Higher-level scripting languages like R and Python are easier to
learn and use. Both now have their own packages that wrap up those
geospatial processing libraries and make them easy to access and use
safely. A key example is the Java Topology Suite (JTS), which is
implemented in C++ as GEOS. GEOS is accessible in R via the
sf
package and in Python via shapely
. R and
Python also have interface packages for GDAL, and for specific GIS
apps.
This last point is a huge advantage for GIS-by-programming; these interface packages give you the ability to access functions unique to particular programs, but have your entire workflow recorded in a central document - a document that can be re-run at will. Below are lists of some of the key spatial packages for R, which we will be using in the remainder of this workshop.
-
sf
for working with vector data -
raster
for working with raster data -
rgdal
for an R-friendly GDAL interface
We will also be using the ggplot2
package for spatial
data visualisation.
An overview of these and other R spatial packages can be accessed here.
As a programming language, R is a CLI tool.
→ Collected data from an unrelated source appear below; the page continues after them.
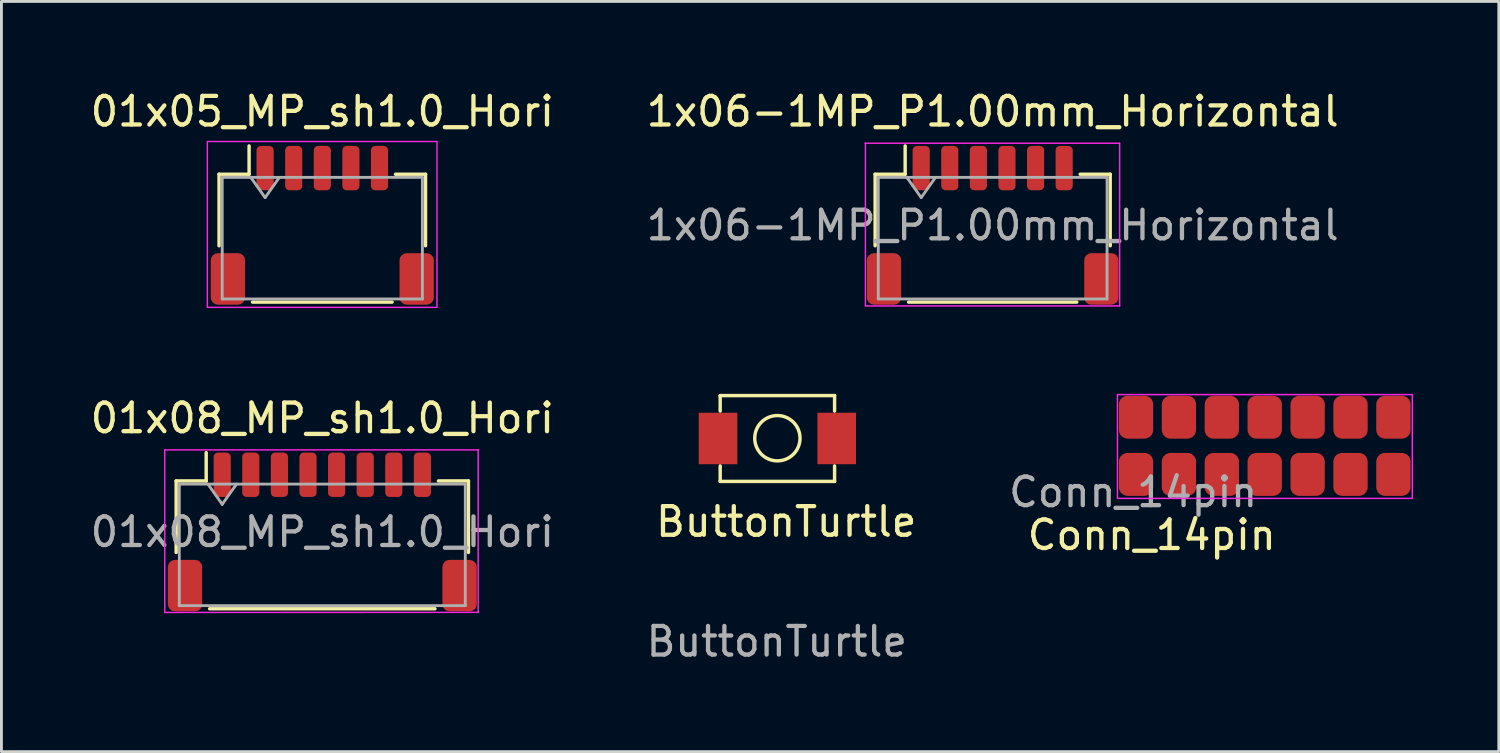
<source format=kicad_pcb>
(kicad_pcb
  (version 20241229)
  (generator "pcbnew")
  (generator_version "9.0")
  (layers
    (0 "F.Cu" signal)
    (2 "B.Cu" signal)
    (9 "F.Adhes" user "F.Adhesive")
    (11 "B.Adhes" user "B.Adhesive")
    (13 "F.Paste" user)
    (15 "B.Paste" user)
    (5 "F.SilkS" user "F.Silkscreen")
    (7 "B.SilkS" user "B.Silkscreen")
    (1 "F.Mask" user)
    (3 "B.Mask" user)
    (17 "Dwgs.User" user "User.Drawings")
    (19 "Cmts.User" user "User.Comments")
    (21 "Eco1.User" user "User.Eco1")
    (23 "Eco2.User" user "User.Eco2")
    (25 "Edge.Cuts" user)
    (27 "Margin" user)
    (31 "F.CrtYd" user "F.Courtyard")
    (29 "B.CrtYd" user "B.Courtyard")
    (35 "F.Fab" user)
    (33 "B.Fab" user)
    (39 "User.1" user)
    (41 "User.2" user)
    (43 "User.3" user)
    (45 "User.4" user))
  (footprint "01x05_MP_sh1.0_Hori"
    (layer "F.Cu")
    (at 8.22 4.828)
    (property "Reference" "01x05_MP_sh1.0_Hori" (at 0 -3.98 0) (layer "F.SilkS") (effects (font (size 1 1) (thickness 0.15))))
    (attr smd)
    (fp_line (start -3.61 -1.785) (end -2.56 -1.785) (stroke (width 0.12) (type solid)) (layer "F.SilkS"))
    (fp_line (start -3.61 0.715) (end -3.61 -1.785) (stroke (width 0.12) (type solid)) (layer "F.SilkS"))
    (fp_line (start -2.56 -1.785) (end -2.56 -2.775) (stroke (width 0.12) (type solid)) (layer "F.SilkS"))
    (fp_line (start -2.44 2.685) (end 2.44 2.685) (stroke (width 0.12) (type solid)) (layer "F.SilkS"))
    (fp_line (start 3.61 -1.785) (end 2.56 -1.785) (stroke (width 0.12) (type solid)) (layer "F.SilkS"))
    (fp_line (start 3.61 0.715) (end 3.61 -1.785) (stroke (width 0.12) (type solid)) (layer "F.SilkS"))
    (fp_rect (start -4.02 -2.93) (end 4.01 2.87) (stroke (width 0.05) (type default)) (fill no) (layer "F.CrtYd"))
    (fp_line (start -3.5 -1.675) (end -3.5 2.575) (stroke (width 0.1) (type solid)) (layer "F.Fab"))
    (fp_line (start -3.5 -1.675) (end 3.5 -1.675) (stroke (width 0.1) (type solid)) (layer "F.Fab"))
    (fp_line (start -3.5 2.575) (end 3.5 2.575) (stroke (width 0.1) (type solid)) (layer "F.Fab"))
    (fp_line (start -2.5 -1.675) (end -2 -0.968) (stroke (width 0.1) (type solid)) (layer "F.Fab"))
    (fp_line (start -2 -0.968) (end -1.5 -1.675) (stroke (width 0.1) (type solid)) (layer "F.Fab"))
    (fp_line (start 3.5 -1.675) (end 3.5 2.575) (stroke (width 0.1) (type solid)) (layer "F.Fab"))
    (pad "1" smd roundrect (at -2 -2) (size 0.6 1.55) (layers "F.Cu" "F.Mask" "F.Paste") (roundrect_rratio 0.25))
    (pad "2" smd roundrect (at -1 -2) (size 0.6 1.55) (layers "F.Cu" "F.Mask" "F.Paste") (roundrect_rratio 0.25))
    (pad "3" smd roundrect (at 0 -2) (size 0.6 1.55) (layers "F.Cu" "F.Mask" "F.Paste") (roundrect_rratio 0.25))
    (pad "4" smd roundrect (at 1 -2) (size 0.6 1.55) (layers "F.Cu" "F.Mask" "F.Paste") (roundrect_rratio 0.25))
    (pad "5" smd roundrect (at 2 -2) (size 0.6 1.55) (layers "F.Cu" "F.Mask" "F.Paste") (roundrect_rratio 0.25))
    (pad "MP" smd roundrect (at -3.3 1.875) (size 1.2 1.8) (layers "F.Cu" "F.Mask" "F.Paste") (roundrect_rratio 0.208))
    (pad "MP" smd roundrect (at 3.3 1.875) (size 1.2 1.8) (layers "F.Cu" "F.Mask" "F.Paste") (roundrect_rratio 0.208)))
  (footprint "Conn_14pin"
    (layer "F.Cu")
    (at 40.174 12.458)
    (property "Reference" "Conn_14pin" (at -2.95 3.2 0) (unlocked yes) (layer "F.SilkS") (effects (font (size 1 1) (thickness 0.15))))
    (attr smd)
    (fp_rect (start -4.15 -1.71) (end 6.16 1.92) (stroke (width 0.05) (type solid)) (fill no) (layer "F.CrtYd"))
    (fp_text user "${REFERENCE}" (at -3.6 1.7 0) (unlocked yes) (layer "F.Fab") (effects (font (size 1 1) (thickness 0.15))))
    (pad "1" smd roundrect (at -3.5 -0.92) (size 1.2 1.5) (layers "F.Cu" "F.Mask" "F.Paste") (roundrect_rratio 0.25))
    (pad "2" smd roundrect (at -2 -0.92) (size 1.2 1.5) (layers "F.Cu" "F.Mask" "F.Paste") (roundrect_rratio 0.25))
    (pad "3" smd roundrect (at -0.5 -0.92) (size 1.2 1.5) (layers "F.Cu" "F.Mask" "F.Paste") (roundrect_rratio 0.25))
    (pad "4" smd roundrect (at 1 -0.92) (size 1.2 1.5) (layers "F.Cu" "F.Mask" "F.Paste") (roundrect_rratio 0.25))
    (pad "5" smd roundrect (at 2.5 -0.92) (size 1.2 1.5) (layers "F.Cu" "F.Mask" "F.Paste") (roundrect_rratio 0.25))
    (pad "6" smd roundrect (at 4 -0.92) (size 1.2 1.5) (layers "F.Cu" "F.Mask" "F.Paste") (roundrect_rratio 0.25))
    (pad "7" smd roundrect (at 5.5 -0.92) (size 1.2 1.5) (layers "F.Cu" "F.Mask" "F.Paste") (roundrect_rratio 0.25))
    (pad "8" smd roundrect (at -3.5 1.08) (size 1.2 1.5) (layers "F.Cu" "F.Mask" "F.Paste") (roundrect_rratio 0.25))
    (pad "9" smd roundrect (at -2 1.08) (size 1.2 1.5) (layers "F.Cu" "F.Mask" "F.Paste") (roundrect_rratio 0.25))
    (pad "10" smd roundrect (at -0.5 1.08) (size 1.2 1.5) (layers "F.Cu" "F.Mask" "F.Paste") (roundrect_rratio 0.25))
    (pad "11" smd roundrect (at 1 1.08) (size 1.2 1.5) (layers "F.Cu" "F.Mask" "F.Paste") (roundrect_rratio 0.25))
    (pad "12" smd roundrect (at 2.5 1.08) (size 1.2 1.5) (layers "F.Cu" "F.Mask" "F.Paste") (roundrect_rratio 0.25))
    (pad "13" smd roundrect (at 4 1.08) (size 1.2 1.5) (layers "F.Cu" "F.Mask" "F.Paste") (roundrect_rratio 0.25))
    (pad "14" smd roundrect (at 5.5 1.08) (size 1.2 1.5) (layers "F.Cu" "F.Mask" "F.Paste") (roundrect_rratio 0.25)))
  (footprint "ButtonTurtle"
    (layer "F.Cu")
    (at 24.133 12.283)
    (property "Reference" "ButtonTurtle" (at 0.31 2.91 0) (unlocked yes) (layer "F.SilkS") (effects (font (size 1 1) (thickness 0.15))))
    (attr smd)
    (fp_line (start -2 -1.5) (end -2 -0.96) (stroke (width 0.12) (type solid)) (layer "F.SilkS"))
    (fp_line (start -2 -1.5) (end 2 -1.5) (stroke (width 0.12) (type solid)) (layer "F.SilkS"))
    (fp_line (start -2 1.5) (end -2 0.96) (stroke (width 0.12) (type solid)) (layer "F.SilkS"))
    (fp_line (start -2 1.5) (end 2 1.5) (stroke (width 0.12) (type solid)) (layer "F.SilkS"))
    (fp_line (start 2 -1.5) (end 2 -0.96) (stroke (width 0.12) (type solid)) (layer "F.SilkS"))
    (fp_line (start 2 1.5) (end 2 0.96) (stroke (width 0.12) (type solid)) (layer "F.SilkS"))
    (fp_circle (center 0 -0.01) (end 0.56 0.55) (stroke (width 0.12) (type solid)) (fill no) (layer "F.SilkS"))
    (fp_text user "${REFERENCE}" (at -0.02 7.1 0) (unlocked yes) (layer "F.Fab") (effects (font (size 1 1) (thickness 0.15))))
    (pad "1" smd rect (at -2.075 0) (size 1.35 1.8) (layers "F.Cu" "F.Mask" "F.Paste"))
    (pad "2" smd rect (at 2.075 0) (size 1.35 1.8) (layers "F.Cu" "F.Mask" "F.Paste")))
  (footprint "01x08_MP_sh1.0_Hori"
    (layer "F.Cu")
    (at 8.22 15.552)
    (property "Reference" "01x08_MP_sh1.0_Hori" (at 0 -3.98 180) (layer "F.SilkS") (effects (font (size 1 1) (thickness 0.15))))
    (attr smd)
    (fp_line (start -5.11 -1.785) (end -4.06 -1.785) (stroke (width 0.12) (type solid)) (layer "F.SilkS"))
    (fp_line (start -5.11 0.715) (end -5.11 -1.785) (stroke (width 0.12) (type solid)) (layer "F.SilkS"))
    (fp_line (start -4.06 -1.785) (end -4.06 -2.775) (stroke (width 0.12) (type solid)) (layer "F.SilkS"))
    (fp_line (start -3.94 2.685) (end 3.94 2.685) (stroke (width 0.12) (type solid)) (layer "F.SilkS"))
    (fp_line (start 5.11 -1.785) (end 4.06 -1.785) (stroke (width 0.12) (type solid)) (layer "F.SilkS"))
    (fp_line (start 5.11 0.715) (end 5.11 -1.785) (stroke (width 0.12) (type solid)) (layer "F.SilkS"))
    (fp_line (start -5.51 -2.87) (end -5.51 2.814) (stroke (width 0.05) (type solid)) (layer "F.CrtYd"))
    (fp_line (start -5.51 2.814) (end 5.45 2.81) (stroke (width 0.05) (type solid)) (layer "F.CrtYd"))
    (fp_line (start 5.45 -2.87) (end -5.51 -2.87) (stroke (width 0.05) (type solid)) (layer "F.CrtYd"))
    (fp_line (start 5.45 2.81) (end 5.45 -2.87) (stroke (width 0.05) (type solid)) (layer "F.CrtYd"))
    (fp_line (start -5 -1.675) (end -5 2.575) (stroke (width 0.1) (type solid)) (layer "F.Fab"))
    (fp_line (start -5 -1.675) (end 5 -1.675) (stroke (width 0.1) (type solid)) (layer "F.Fab"))
    (fp_line (start -5 2.575) (end 5 2.575) (stroke (width 0.1) (type solid)) (layer "F.Fab"))
    (fp_line (start -4 -1.675) (end -3.5 -0.968) (stroke (width 0.1) (type solid)) (layer "F.Fab"))
    (fp_line (start -3.5 -0.968) (end -3 -1.675) (stroke (width 0.1) (type solid)) (layer "F.Fab"))
    (fp_line (start 5 -1.675) (end 5 2.575) (stroke (width 0.1) (type solid)) (layer "F.Fab"))
    (fp_text user "${REFERENCE}" (at 0 0 180) (layer "F.Fab") (effects (font (size 1 1) (thickness 0.15))))
    (pad "1" smd roundrect (at -3.5 -2) (size 0.6 1.55) (layers "F.Cu" "F.Mask" "F.Paste") (roundrect_rratio 0.25))
    (pad "2" smd roundrect (at -2.5 -2) (size 0.6 1.55) (layers "F.Cu" "F.Mask" "F.Paste") (roundrect_rratio 0.25))
    (pad "3" smd roundrect (at -1.5 -2) (size 0.6 1.55) (layers "F.Cu" "F.Mask" "F.Paste") (roundrect_rratio 0.25))
    (pad "4" smd roundrect (at -0.5 -2) (size 0.6 1.55) (layers "F.Cu" "F.Mask" "F.Paste") (roundrect_rratio 0.25))
    (pad "5" smd roundrect (at 0.5 -2) (size 0.6 1.55) (layers "F.Cu" "F.Mask" "F.Paste") (roundrect_rratio 0.25))
    (pad "6" smd roundrect (at 1.5 -2) (size 0.6 1.55) (layers "F.Cu" "F.Mask" "F.Paste") (roundrect_rratio 0.25))
    (pad "7" smd roundrect (at 2.5 -2) (size 0.6 1.55) (layers "F.Cu" "F.Mask" "F.Paste") (roundrect_rratio 0.25))
    (pad "8" smd roundrect (at 3.5 -2) (size 0.6 1.55) (layers "F.Cu" "F.Mask" "F.Paste") (roundrect_rratio 0.25))
    (pad "MP" smd roundrect (at -4.8 1.875) (size 1.2 1.8) (layers "F.Cu" "F.Mask" "F.Paste") (roundrect_rratio 0.208))
    (pad "MP" smd roundrect (at 4.8 1.875) (size 1.2 1.8) (layers "F.Cu" "F.Mask" "F.Paste") (roundrect_rratio 0.208)))
  (footprint "1x06-1MP_P1.00mm_Horizontal"
    (layer "F.Cu")
    (at 31.661 4.828)
    (property "Reference" "1x06-1MP_P1.00mm_Horizontal" (at 0 -3.98 180) (layer "F.SilkS") (effects (font (size 1 1) (thickness 0.15))))
    (attr smd)
    (fp_line (start -4.11 -1.785) (end -3.06 -1.785) (stroke (width 0.12) (type solid)) (layer "F.SilkS"))
    (fp_line (start -4.11 0.715) (end -4.11 -1.785) (stroke (width 0.12) (type solid)) (layer "F.SilkS"))
    (fp_line (start -3.06 -1.785) (end -3.06 -2.775) (stroke (width 0.12) (type solid)) (layer "F.SilkS"))
    (fp_line (start -2.94 2.685) (end 2.94 2.685) (stroke (width 0.12) (type solid)) (layer "F.SilkS"))
    (fp_line (start 4.11 -1.785) (end 3.06 -1.785) (stroke (width 0.12) (type solid)) (layer "F.SilkS"))
    (fp_line (start 4.11 0.715) (end 4.11 -1.785) (stroke (width 0.12) (type solid)) (layer "F.SilkS"))
    (fp_line (start -4.45 -2.87) (end -4.45 2.82) (stroke (width 0.05) (type solid)) (layer "F.CrtYd"))
    (fp_line (start -4.45 2.82) (end 4.44 2.82) (stroke (width 0.05) (type solid)) (layer "F.CrtYd"))
    (fp_line (start 4.44 -2.87) (end -4.46 -2.87) (stroke (width 0.05) (type solid)) (layer "F.CrtYd"))
    (fp_line (start 4.44 2.82) (end 4.44 -2.87) (stroke (width 0.05) (type solid)) (layer "F.CrtYd"))
    (fp_line (start -4 -1.675) (end -4 2.575) (stroke (width 0.1) (type solid)) (layer "F.Fab"))
    (fp_line (start -4 -1.675) (end 4 -1.675) (stroke (width 0.1) (type solid)) (layer "F.Fab"))
    (fp_line (start -4 2.575) (end 4 2.575) (stroke (width 0.1) (type solid)) (layer "F.Fab"))
    (fp_line (start -3 -1.675) (end -2.5 -0.968) (stroke (width 0.1) (type solid)) (layer "F.Fab"))
    (fp_line (start -2.5 -0.968) (end -2 -1.675) (stroke (width 0.1) (type solid)) (layer "F.Fab"))
    (fp_line (start 4 -1.675) (end 4 2.575) (stroke (width 0.1) (type solid)) (layer "F.Fab"))
    (fp_text user "${REFERENCE}" (at 0 0 180) (layer "F.Fab") (effects (font (size 1 1) (thickness 0.15))))
    (pad "1" smd roundrect (at -2.5 -2) (size 0.6 1.55) (layers "F.Cu" "F.Mask" "F.Paste") (roundrect_rratio 0.25))
    (pad "2" smd roundrect (at -1.5 -2) (size 0.6 1.55) (layers "F.Cu" "F.Mask" "F.Paste") (roundrect_rratio 0.25))
    (pad "3" smd roundrect (at -0.5 -2) (size 0.6 1.55) (layers "F.Cu" "F.Mask" "F.Paste") (roundrect_rratio 0.25))
    (pad "4" smd roundrect (at 0.5 -2) (size 0.6 1.55) (layers "F.Cu" "F.Mask" "F.Paste") (roundrect_rratio 0.25))
    (pad "5" smd roundrect (at 1.5 -2) (size 0.6 1.55) (layers "F.Cu" "F.Mask" "F.Paste") (roundrect_rratio 0.25))
    (pad "6" smd roundrect (at 2.5 -2) (size 0.6 1.55) (layers "F.Cu" "F.Mask" "F.Paste") (roundrect_rratio 0.25))
    (pad "MP" smd roundrect (at -3.8 1.875) (size 1.2 1.8) (layers "F.Cu" "F.Mask" "F.Paste") (roundrect_rratio 0.208))
    (pad "MP" smd roundrect (at 3.8 1.875) (size 1.2 1.8) (layers "F.Cu" "F.Mask" "F.Paste") (roundrect_rratio 0.208)))
  (gr_rect
    (start -3 -3)
    (end 49.359 23.232)
    (stroke (width 0.1) (type default))
    (fill no)
    (layer "Edge.Cuts")))
</source>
However, using R together with an IDE (Integrated Development Environment) application allows some GUI features to become part of your workflow. IDEs allow the best of both worlds. They provide a place to visually examine data and other software objects, interact with your file system, and draw plots and maps, but your activities are still command-driven - recordable and reproducible. There are several IDEs available for R, but RStudio is by far the most well-developed. We will be using RStudio throughout this workshop.
Traditional GIS apps are also moving back towards providing a scripting environment for users, further blurring the CLI/GUI divide. ESRI have adopted Python into their software, and QGIS is both Python and R-friendly.